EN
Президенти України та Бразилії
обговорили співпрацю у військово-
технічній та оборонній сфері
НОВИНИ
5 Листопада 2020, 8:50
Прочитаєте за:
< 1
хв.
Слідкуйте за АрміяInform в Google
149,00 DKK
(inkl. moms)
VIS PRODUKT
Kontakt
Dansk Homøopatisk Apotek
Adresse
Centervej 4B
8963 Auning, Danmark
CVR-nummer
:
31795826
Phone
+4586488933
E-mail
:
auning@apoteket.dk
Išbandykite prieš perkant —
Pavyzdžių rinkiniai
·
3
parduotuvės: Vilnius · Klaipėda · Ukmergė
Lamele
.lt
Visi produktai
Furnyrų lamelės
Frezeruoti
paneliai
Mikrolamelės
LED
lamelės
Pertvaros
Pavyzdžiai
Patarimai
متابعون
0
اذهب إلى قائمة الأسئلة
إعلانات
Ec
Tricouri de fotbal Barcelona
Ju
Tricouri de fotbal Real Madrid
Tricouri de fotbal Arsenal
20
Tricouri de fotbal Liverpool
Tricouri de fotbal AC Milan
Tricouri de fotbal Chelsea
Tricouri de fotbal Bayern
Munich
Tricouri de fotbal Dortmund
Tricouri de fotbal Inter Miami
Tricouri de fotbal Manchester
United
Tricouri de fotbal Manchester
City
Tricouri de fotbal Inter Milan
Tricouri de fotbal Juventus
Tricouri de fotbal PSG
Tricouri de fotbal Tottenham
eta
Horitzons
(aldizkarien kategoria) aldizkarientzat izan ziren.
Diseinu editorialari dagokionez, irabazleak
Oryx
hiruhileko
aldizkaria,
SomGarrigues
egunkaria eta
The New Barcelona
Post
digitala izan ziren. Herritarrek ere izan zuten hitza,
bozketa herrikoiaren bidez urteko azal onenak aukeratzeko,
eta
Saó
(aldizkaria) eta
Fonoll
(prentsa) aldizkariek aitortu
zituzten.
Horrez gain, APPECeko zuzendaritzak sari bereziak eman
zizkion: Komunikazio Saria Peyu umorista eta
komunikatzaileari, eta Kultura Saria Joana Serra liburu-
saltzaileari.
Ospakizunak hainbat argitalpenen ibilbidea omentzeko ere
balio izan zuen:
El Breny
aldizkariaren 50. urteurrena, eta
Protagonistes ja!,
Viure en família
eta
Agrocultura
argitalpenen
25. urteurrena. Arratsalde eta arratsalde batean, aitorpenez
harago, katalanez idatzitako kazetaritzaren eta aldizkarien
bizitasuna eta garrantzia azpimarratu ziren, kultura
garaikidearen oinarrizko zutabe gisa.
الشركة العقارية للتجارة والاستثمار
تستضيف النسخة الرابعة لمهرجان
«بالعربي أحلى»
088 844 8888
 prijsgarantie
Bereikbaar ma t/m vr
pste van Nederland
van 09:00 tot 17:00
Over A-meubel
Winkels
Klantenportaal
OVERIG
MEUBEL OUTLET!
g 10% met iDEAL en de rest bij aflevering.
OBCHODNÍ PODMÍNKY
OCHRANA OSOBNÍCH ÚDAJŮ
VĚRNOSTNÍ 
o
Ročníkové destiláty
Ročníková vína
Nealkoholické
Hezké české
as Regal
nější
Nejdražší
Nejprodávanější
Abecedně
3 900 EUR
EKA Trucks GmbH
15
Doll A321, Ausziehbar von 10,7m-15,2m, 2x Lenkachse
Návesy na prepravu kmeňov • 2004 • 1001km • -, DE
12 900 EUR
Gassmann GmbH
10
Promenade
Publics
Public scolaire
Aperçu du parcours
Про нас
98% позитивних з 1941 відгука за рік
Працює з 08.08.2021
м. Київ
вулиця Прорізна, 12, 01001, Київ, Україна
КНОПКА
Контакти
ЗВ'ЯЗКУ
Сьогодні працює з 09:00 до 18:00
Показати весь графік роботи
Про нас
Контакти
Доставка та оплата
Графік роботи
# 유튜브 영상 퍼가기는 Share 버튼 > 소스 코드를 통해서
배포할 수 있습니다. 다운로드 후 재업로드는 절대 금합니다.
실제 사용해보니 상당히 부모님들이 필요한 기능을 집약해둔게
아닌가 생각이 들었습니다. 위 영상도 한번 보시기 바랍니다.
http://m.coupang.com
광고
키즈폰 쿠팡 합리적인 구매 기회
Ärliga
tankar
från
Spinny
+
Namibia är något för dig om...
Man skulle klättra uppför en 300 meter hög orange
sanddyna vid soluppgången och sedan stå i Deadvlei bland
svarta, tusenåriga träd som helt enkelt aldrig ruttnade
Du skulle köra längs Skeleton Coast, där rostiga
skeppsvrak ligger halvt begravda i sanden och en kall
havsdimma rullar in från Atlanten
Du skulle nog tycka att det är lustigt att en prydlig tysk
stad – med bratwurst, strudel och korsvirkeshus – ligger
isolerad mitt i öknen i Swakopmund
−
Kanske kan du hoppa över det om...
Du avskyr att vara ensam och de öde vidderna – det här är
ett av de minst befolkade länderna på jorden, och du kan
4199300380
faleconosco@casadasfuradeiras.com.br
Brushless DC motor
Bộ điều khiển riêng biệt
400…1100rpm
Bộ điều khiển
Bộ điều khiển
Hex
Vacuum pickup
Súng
########
* Exercise objective *
Convert every line of the data above into a JSON list of strings, one string per line, and leave out any blank lines.

* Result below *
[
  "EN",
  "Президенти України та Бразилії",
  "обговорили співпрацю у військово-",
  "технічній та оборонній сфері",
  "НОВИНИ",
  "5 Листопада 2020, 8:50",
  "Прочитаєте за:",
  "< 1",
  "хв.",
  "Слідкуйте за АрміяInform в Google",
  "149,00 DKK",
  "(inkl. moms)",
  "VIS PRODUKT",
  "Kontakt",
  "Dansk Homøopatisk Apotek",
  "Adresse",
  "Centervej 4B",
  "8963 Auning, Danmark",
  "CVR-nummer",
  ":",
  "31795826",
  "Phone",
  "+4586488933",
  "E-mail",
  ":",
  "auning@apoteket.dk",
  "Išbandykite prieš perkant —",
  "Pavyzdžių rinkiniai",
  "·",
  "3",
  "parduotuvės: Vilnius · Klaipėda · Ukmergė",
  "Lamele",
  ".lt",
  "Visi produktai",
  "Furnyrų lamelės",
  "Frezeruoti",
  "paneliai",
  "Mikrolamelės",
  "LED",
  "lamelės",
  "Pertvaros",
  "Pavyzdžiai",
  "Patarimai",
  "متابعون",
  "0",
  "اذهب إلى قائمة الأسئلة",
  "إعلانات",
  "Ec",
  "Tricouri de fotbal Barcelona",
  "Ju",
  "Tricouri de fotbal Real Madrid",
  "Tricouri de fotbal Arsenal",
  "20",
  "Tricouri de fotbal Liverpool",
  "Tricouri de fotbal AC Milan",
  "Tricouri de fotbal Chelsea",
  "Tricouri de fotbal Bayern",
  "Munich",
  "Tricouri de fotbal Dortmund",
  "Tricouri de fotbal Inter Miami",
  "Tricouri de fotbal Manchester",
  "United",
  "Tricouri de fotbal Manchester",
  "City",
  "Tricouri de fotbal Inter Milan",
  "Tricouri de fotbal Juventus",
  "Tricouri de fotbal PSG",
  "Tricouri de fotbal Tottenham",
  "eta",
  "Horitzons",
  "(aldizkarien kategoria) aldizkarientzat izan ziren.",
  "Diseinu editorialari dagokionez, irabazleak",
  "Oryx",
  "hiruhileko",
  "aldizkaria,",
  "SomGarrigues",
  "egunkaria eta",
  "The New Barcelona",
  "Post",
  "digitala izan ziren. Herritarrek ere izan zuten hitza,",
  "bozketa herrikoiaren bidez urteko azal onenak aukeratzeko,",
  "eta",
  "Saó",
  "(aldizkaria) eta",
  "Fonoll",
  "(prentsa) aldizkariek aitortu",
  "zituzten.",
  "Horrez gain, APPECeko zuzendaritzak sari bereziak eman",
  "zizkion: Komunikazio Saria Peyu umorista eta",
  "komunikatzaileari, eta Kultura Saria Joana Serra liburu-",
  "saltzaileari.",
  "Ospakizunak hainbat argitalpenen ibilbidea omentzeko ere",
  "balio izan zuen:",
  "El Breny",
  "aldizkariaren 50. urteurrena, eta",
  "Protagonistes ja!,",
  "Viure en família",
  "eta",
  "Agrocultura",
  "argitalpenen",
  "25. urteurrena. Arratsalde eta arratsalde batean, aitorpenez",
  "harago, katalanez idatzitako kazetaritzaren eta aldizkarien",
  "bizitasuna eta garrantzia azpimarratu ziren, kultura",
  "garaikidearen oinarrizko zutabe gisa.",
  "الشركة العقارية للتجارة والاستثمار",
  "تستضيف النسخة الرابعة لمهرجان",
  "«بالعربي أحلى»",
  "088 844 8888",
  " prijsgarantie",
  "Bereikbaar ma t/m vr",
  "pste van Nederland",
  "van 09:00 tot 17:00",
  "Over A-meubel",
  "Winkels",
  "Klantenportaal",
  "OVERIG",
  "MEUBEL OUTLET!",
  "g 10% met iDEAL en de rest bij aflevering.",
  "OBCHODNÍ PODMÍNKY",
  "OCHRANA OSOBNÍCH ÚDAJŮ",
  "VĚRNOSTNÍ ",
  "o",
  "Ročníkové destiláty",
  "Ročníková vína",
  "Nealkoholické",
  "Hezké české",
  "as Regal",
  "nější",
  "Nejdražší",
  "Nejprodávanější",
  "Abecedně",
  "3 900 EUR",
  "EKA Trucks GmbH",
  "15",
  "Doll A321, Ausziehbar von 10,7m-15,2m, 2x Lenkachse",
  "Návesy na prepravu kmeňov • 2004 • 1001km • -, DE",
  "12 900 EUR",
  "Gassmann GmbH",
  "10",
  "Promenade",
  "Publics",
  "Public scolaire",
  "Aperçu du parcours",
  "Про нас",
  "98% позитивних з 1941 відгука за рік",
  "Працює з 08.08.2021",
  "м. Київ",
  "вулиця Прорізна, 12, 01001, Київ, Україна",
  "КНОПКА",
  "Контакти",
  "ЗВ'ЯЗКУ",
  "Сьогодні працює з 09:00 до 18:00",
  "Показати весь графік роботи",
  "Про нас",
  "Контакти",
  "Доставка та оплата",
  "Графік роботи",
  "# 유튜브 영상 퍼가기는 Share 버튼 > 소스 코드를 통해서",
  "배포할 수 있습니다. 다운로드 후 재업로드는 절대 금합니다.",
  "실제 사용해보니 상당히 부모님들이 필요한 기능을 집약해둔게",
  "아닌가 생각이 들었습니다. 위 영상도 한번 보시기 바랍니다.",
  "http://m.coupang.com",
  "광고",
  "키즈폰 쿠팡 합리적인 구매 기회",
  "Ärliga",
  "tankar",
  "från",
  "Spinny",
  "+",
  "Namibia är något för dig om...",
  "Man skulle klättra uppför en 300 meter hög orange",
  "sanddyna vid soluppgången och sedan stå i Deadvlei bland",
  "svarta, tusenåriga träd som helt enkelt aldrig ruttnade",
  "Du skulle köra längs Skeleton Coast, där rostiga",
  "skeppsvrak ligger halvt begravda i sanden och en kall",
  "havsdimma rullar in från Atlanten",
  "Du skulle nog tycka att det är lustigt att en prydlig tysk",
  "stad – med bratwurst, strudel och korsvirkeshus – ligger",
  "isolerad mitt i öknen i Swakopmund",
  "−",
  "Kanske kan du hoppa över det om...",
  "Du avskyr att vara ensam och de öde vidderna – det här är",
  "ett av de minst befolkade länderna på jorden, och du kan",
  "4199300380",
  "faleconosco@casadasfuradeiras.com.br",
  "Brushless DC motor",
  "Bộ điều khiển riêng biệt",
  "400…1100rpm",
  "Bộ điều khiển",
  "Bộ điều khiển",
  "Hex",
  "Vacuum pickup",
  "Súng"
]